Extend observation to at least 48 hours post-antivenom to detect delayed or biphasic coagulopathy 5.
Critical Decision Points Based on Serial Testing
If WBCT remains abnormal at 6 hours post-antivenom, administer an additional 50-100 mL dose depending on severity:
- Incoagulable blood: give 100 mL
- Mild dysfunction: give 50 mL 1
Patients with initially incoagulable blood require higher total antivenom doses (mean 179.2 mL, often 150-200 mL total) and more frequent monitoring 1.
Discrepancies between WBCT20 and WBCT30 results most commonly occur during three critical phases: initial normalization after antivenom, detection of secondary coagulopathy resumption, or final restoration of hemostasis 3.

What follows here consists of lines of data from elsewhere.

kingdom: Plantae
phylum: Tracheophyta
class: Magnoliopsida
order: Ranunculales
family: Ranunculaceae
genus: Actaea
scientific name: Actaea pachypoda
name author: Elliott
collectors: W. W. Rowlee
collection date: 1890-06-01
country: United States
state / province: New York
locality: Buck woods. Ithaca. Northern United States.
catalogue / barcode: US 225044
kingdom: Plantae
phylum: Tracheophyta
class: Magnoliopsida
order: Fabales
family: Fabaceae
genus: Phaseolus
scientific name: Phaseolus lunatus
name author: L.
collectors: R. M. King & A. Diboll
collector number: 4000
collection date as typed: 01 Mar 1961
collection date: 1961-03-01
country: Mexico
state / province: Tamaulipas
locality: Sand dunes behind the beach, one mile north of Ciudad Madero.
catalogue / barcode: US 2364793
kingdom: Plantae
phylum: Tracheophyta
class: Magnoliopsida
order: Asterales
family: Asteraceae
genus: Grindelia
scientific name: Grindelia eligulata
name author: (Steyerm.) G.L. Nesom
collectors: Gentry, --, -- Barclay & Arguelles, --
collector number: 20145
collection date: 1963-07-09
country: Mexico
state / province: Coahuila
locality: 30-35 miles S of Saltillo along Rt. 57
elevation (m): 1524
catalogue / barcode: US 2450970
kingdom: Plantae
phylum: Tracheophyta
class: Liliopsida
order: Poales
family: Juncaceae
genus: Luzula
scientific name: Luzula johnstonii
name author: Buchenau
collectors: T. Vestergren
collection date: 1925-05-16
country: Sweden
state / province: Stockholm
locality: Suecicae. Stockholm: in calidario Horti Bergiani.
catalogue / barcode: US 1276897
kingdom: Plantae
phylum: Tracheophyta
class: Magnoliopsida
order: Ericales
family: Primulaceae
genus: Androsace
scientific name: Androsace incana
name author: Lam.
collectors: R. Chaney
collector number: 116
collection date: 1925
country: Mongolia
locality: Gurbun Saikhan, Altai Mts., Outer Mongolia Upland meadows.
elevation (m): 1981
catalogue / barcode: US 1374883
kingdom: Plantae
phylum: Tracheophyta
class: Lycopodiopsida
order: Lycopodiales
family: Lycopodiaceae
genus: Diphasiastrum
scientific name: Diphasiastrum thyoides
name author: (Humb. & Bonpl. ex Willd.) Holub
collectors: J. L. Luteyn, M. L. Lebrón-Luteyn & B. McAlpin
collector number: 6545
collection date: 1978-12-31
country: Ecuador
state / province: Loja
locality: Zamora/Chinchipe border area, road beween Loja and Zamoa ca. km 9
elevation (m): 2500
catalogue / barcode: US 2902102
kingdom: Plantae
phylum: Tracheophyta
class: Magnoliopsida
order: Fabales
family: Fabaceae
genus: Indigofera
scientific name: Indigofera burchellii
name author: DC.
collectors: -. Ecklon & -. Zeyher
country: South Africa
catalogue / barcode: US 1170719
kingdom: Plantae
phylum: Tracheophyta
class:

Test Performance Considerations and Pitfalls
WBCT20 sensitivity ranges from 40-87% depending on venom species and testing conditions, meaning a negative test does NOT rule out coagulopathy 6, 4, 7.
In Russell's viper envenoming specifically, admission WBCT20 detected only 40% of coagulopathy cases (56/140 patients), leading to dangerous delays in antivenom administration 6.
Never delay antivenom based solely on a negative WBCT20 if clinical signs of envenomation are present—the test has a false-negative rate of 13-18% even with trained staff 6, 4.
Confirm positive WBCT20 with PT/INR (cutoff ≥1.4) in asymptomatic patients before administering antivenom, as the false-positive rate reaches 24% in some studies 2.
The Modified Lee and White method demonstrates superior sensitivity (85% vs. 55%) compared to standard WBCT20 and may be preferred where feasible 8.
Monitoring Beyond Coagulation
Observe continuously during antivenom infusion and for at least 30 minutes post-infusion to detect hypersensitivity reactions, which occur in up to 75% of patients 9, 5.
Have epinephrine immediately available (0.3-0.5 mg IM for adults, 0.01 mg/kg for children) before starting antivenom, as 89% of reactions occur within the first hour 5.
Monitor for acute kidney injury, which develops in 2.5% of viper-envenomed patients and may require extended observation 10.
Species-Specific Considerations
Pit viper (Crotalinae) envenomation, which accounts for >95% of North American venomous bites, causes cytotoxic effects with coagulopathy requiring serial WBCT monitoring 11.
Coral snake (Elapidae) bites cause primarily neurotoxic effects without coagulopathy, so WBCT monitoring is not indicated—instead monitor for respiratory compromise 11, 12.
Echis ocellatus (carpet viper) envenoming shows WBCT20 sensitivity of 87.2% with high rates of rebound coagulopathy, necessitating prolonged serial testing 7.